— BEGIN Source records —
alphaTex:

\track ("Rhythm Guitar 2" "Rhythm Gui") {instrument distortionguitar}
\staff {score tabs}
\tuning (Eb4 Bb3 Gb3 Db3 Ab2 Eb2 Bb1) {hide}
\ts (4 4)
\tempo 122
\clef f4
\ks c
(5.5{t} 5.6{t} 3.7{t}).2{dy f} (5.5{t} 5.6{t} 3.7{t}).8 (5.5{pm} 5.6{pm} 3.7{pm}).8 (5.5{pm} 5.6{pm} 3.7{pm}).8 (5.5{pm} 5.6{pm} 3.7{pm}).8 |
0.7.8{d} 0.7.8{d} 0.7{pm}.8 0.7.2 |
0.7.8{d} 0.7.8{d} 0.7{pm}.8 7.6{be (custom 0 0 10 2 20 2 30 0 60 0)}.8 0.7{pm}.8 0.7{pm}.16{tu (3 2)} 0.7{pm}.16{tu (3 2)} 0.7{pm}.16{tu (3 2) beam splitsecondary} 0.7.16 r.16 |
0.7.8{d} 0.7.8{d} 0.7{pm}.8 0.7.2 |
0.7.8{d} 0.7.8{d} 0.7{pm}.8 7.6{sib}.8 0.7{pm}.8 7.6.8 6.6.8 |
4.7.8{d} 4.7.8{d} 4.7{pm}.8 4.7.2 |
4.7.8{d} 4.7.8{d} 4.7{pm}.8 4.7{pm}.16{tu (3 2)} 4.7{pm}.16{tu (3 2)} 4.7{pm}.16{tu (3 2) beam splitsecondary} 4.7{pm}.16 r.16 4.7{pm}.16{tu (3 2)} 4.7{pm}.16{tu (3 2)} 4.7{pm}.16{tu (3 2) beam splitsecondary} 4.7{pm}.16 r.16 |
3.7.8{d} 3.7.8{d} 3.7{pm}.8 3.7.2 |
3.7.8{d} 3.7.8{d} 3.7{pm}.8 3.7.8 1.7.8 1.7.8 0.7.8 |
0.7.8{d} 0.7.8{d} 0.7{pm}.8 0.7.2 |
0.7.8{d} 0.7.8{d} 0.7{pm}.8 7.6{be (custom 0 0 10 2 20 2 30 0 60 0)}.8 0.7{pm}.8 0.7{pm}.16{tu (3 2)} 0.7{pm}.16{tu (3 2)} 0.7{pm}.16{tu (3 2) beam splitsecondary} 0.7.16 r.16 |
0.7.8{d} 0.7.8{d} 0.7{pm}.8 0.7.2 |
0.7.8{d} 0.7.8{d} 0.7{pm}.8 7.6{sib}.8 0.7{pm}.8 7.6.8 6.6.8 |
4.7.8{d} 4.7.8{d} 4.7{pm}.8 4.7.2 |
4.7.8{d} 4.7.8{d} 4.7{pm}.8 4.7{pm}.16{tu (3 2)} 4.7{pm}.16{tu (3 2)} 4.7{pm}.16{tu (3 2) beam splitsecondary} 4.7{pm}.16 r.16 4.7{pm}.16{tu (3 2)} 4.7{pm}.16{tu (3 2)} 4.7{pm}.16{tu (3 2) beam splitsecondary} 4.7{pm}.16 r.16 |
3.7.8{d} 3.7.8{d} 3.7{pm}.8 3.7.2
— END Source records —
Description of the task> Render every line of the records above as a numbered list, skipping any blank lines.

Written solution>
1. alphaTex:
2. \track ("Rhythm Guitar 2" "Rhythm Gui") {instrument distortionguitar}
3. \staff {score tabs}
4. \tuning (Eb4 Bb3 Gb3 Db3 Ab2 Eb2 Bb1) {hide}
5. \ts (4 4)
6. \tempo 122
7. \clef f4
8. \ks c
9. (5.5{t} 5.6{t} 3.7{t}).2{dy f} (5.5{t} 5.6{t} 3.7{t}).8 (5.5{pm} 5.6{pm} 3.7{pm}).8 (5.5{pm} 5.6{pm} 3.7{pm}).8 (5.5{pm} 5.6{pm} 3.7{pm}).8 |
10. 0.7.8{d} 0.7.8{d} 0.7{pm}.8 0.7.2 |
11. 0.7.8{d} 0.7.8{d} 0.7{pm}.8 7.6{be (custom 0 0 10 2 20 2 30 0 60 0)}.8 0.7{pm}.8 0.7{pm}.16{tu (3 2)} 0.7{pm}.16{tu (3 2)} 0.7{pm}.16{tu (3 2) beam splitsecondary} 0.7.16 r.16 |
12. 0.7.8{d} 0.7.8{d} 0.7{pm}.8 0.7.2 |
13. 0.7.8{d} 0.7.8{d} 0.7{pm}.8 7.6{sib}.8 0.7{pm}.8 7.6.8 6.6.8 |
14. 4.7.8{d} 4.7.8{d} 4.7{pm}.8 4.7.2 |
15. 4.7.8{d} 4.7.8{d} 4.7{pm}.8 4.7{pm}.16{tu (3 2)} 4.7{pm}.16{tu (3 2)} 4.7{pm}.16{tu (3 2) beam splitsecondary} 4.7{pm}.16 r.16 4.7{pm}.16{tu (3 2)} 4.7{pm}.16{tu (3 2)} 4.7{pm}.16{tu (3 2) beam splitsecondary} 4.7{pm}.16 r.16 |
16. 3.7.8{d} 3.7.8{d} 3.7{pm}.8 3.7.2 |
17. 3.7.8{d} 3.7.8{d} 3.7{pm}.8 3.7.8 1.7.8 1.7.8 0.7.8 |
18. 0.7.8{d} 0.7.8{d} 0.7{pm}.8 0.7.2 |
19. 0.7.8{d} 0.7.8{d} 0.7{pm}.8 7.6{be (custom 0 0 10 2 20 2 30 0 60 0)}.8 0.7{pm}.8 0.7{pm}.16{tu (3 2)} 0.7{pm}.16{tu (3 2)} 0.7{pm}.16{tu (3 2) beam splitsecondary} 0.7.16 r.16 |
20. 0.7.8{d} 0.7.8{d} 0.7{pm}.8 0.7.2 |
21. 0.7.8{d} 0.7.8{d} 0.7{pm}.8 7.6{sib}.8 0.7{pm}.8 7.6.8 6.6.8 |
22. 4.7.8{d} 4.7.8{d} 4.7{pm}.8 4.7.2 |
23. 4.7.8{d} 4.7.8{d} 4.7{pm}.8 4.7{pm}.16{tu (3 2)} 4.7{pm}.16{tu (3 2)} 4.7{pm}.16{tu (3 2) beam splitsecondary} 4.7{pm}.16 r.16 4.7{pm}.16{tu (3 2)} 4.7{pm}.16{tu (3 2)} 4.7{pm}.16{tu (3 2) beam splitsecondary} 4.7{pm}.16 r.16 |
24. 3.7.8{d} 3.7.8{d} 3.7{pm}.8 3.7.2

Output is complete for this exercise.